━━ SOURCE RECORDS
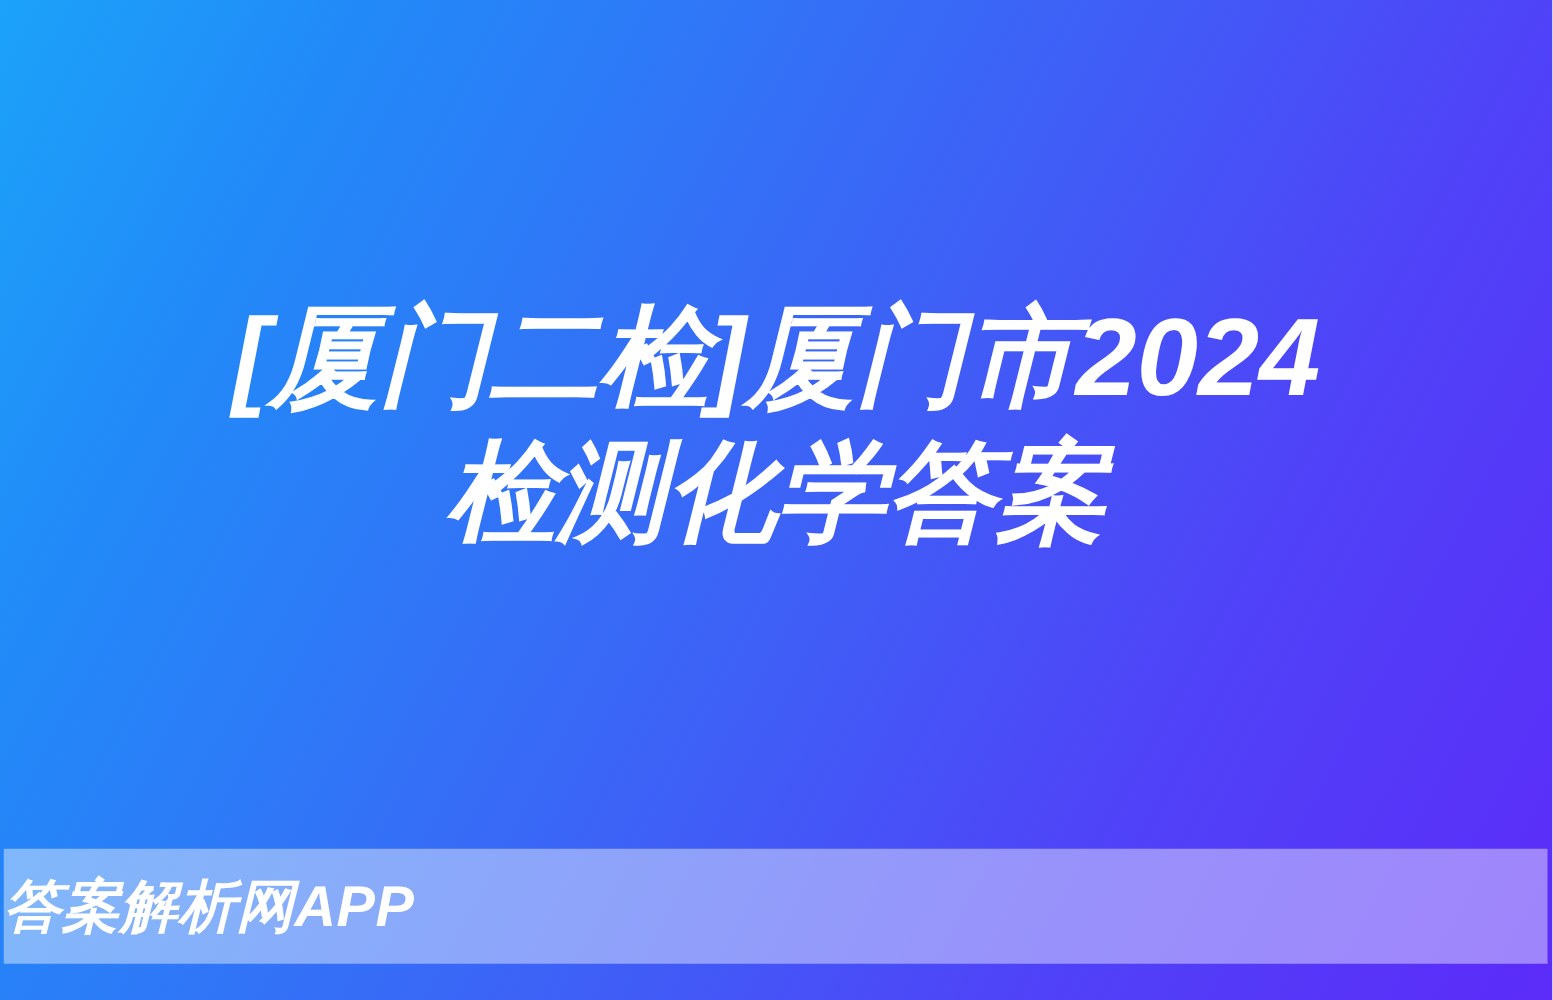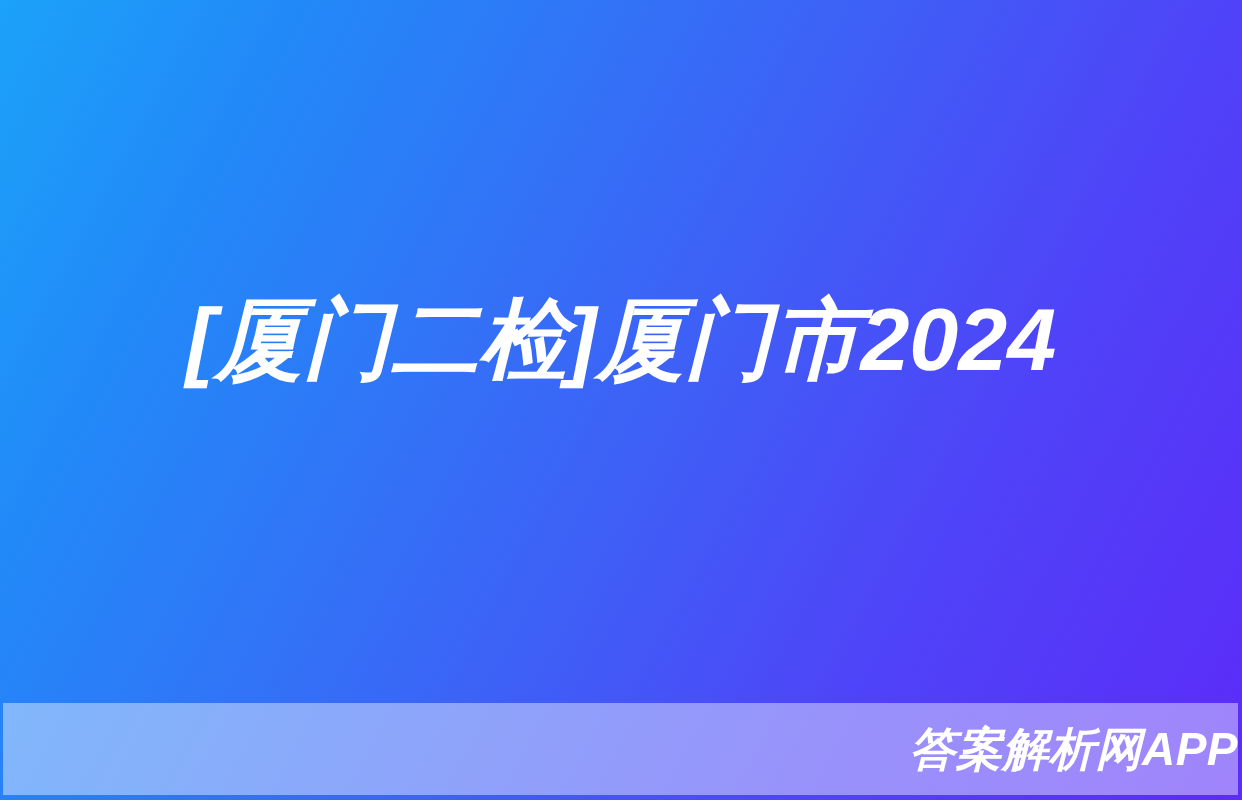--- a/index.html
+++ b/index.html
@@ -61,22 +61,21 @@
   
   #footer-band {
     position: absolute;
     left: 3px;
     top: 679px;
     width: 1235px;
     height: 92px;
     background: rgba(255, 255, 255, 0.42);
     display: flex;
     align-items: center;
-    justify-content: flex-end;
-    margin-top: 24px;
+    justify-content: flex-start;
   }
 
   #footer-watermark {
     color: #ffffff;
     font-size: 46px;
     font-weight: 700;
     font-style: italic;
     line-height: 46px;
     letter-spacing: 0.5px;
     white-space: nowrap;
@@ -85,20 +84,21 @@
 </head>
 <body>
 
 <div id="poster">
 
   <div id="gradient-bg"></div>
 
   <div id="title-area">
     <div id="title-block">
       <div class="title-line">[厦门二检]厦门市2024</div>
+      <div class="title-line">检测化学答案</div>
     </div>
   </div>
 
   <div id="footer-band">
     <div id="footer-watermark">答案解析网APP</div>
   </div>
 
 </div>
 
 </body></html>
━━━━
TASK ITEM: Set down each record above exactly as it stands and leave out all pictures.

ANSWER TO THE EXERCISE:
--- a/index.html
+++ b/index.html
@@ -61,22 +61,21 @@
   
   #footer-band {
     position: absolute;
     left: 3px;
     top: 679px;
     width: 1235px;
     height: 92px;
     background: rgba(255, 255, 255, 0.42);
     display: flex;
     align-items: center;
-    justify-content: flex-end;
-    margin-top: 24px;
+    justify-content: flex-start;
   }
 
   #footer-watermark {
     color: #ffffff;
     font-size: 46px;
     font-weight: 700;
     font-style: italic;
     line-height: 46px;
     letter-spacing: 0.5px;
     white-space: nowrap;
@@ -85,20 +84,21 @@
 </head>
 <body>
 
 <div id="poster">
 
   <div id="gradient-bg"></div>
 
   <div id="title-area">
     <div id="title-block">
       <div class="title-line">[厦门二检]厦门市2024</div>
+      <div class="title-line">检测化学答案</div>
     </div>
   </div>
 
   <div id="footer-band">
     <div id="footer-watermark">答案解析网APP</div>
   </div>
 
 </div>
 
 </body></html>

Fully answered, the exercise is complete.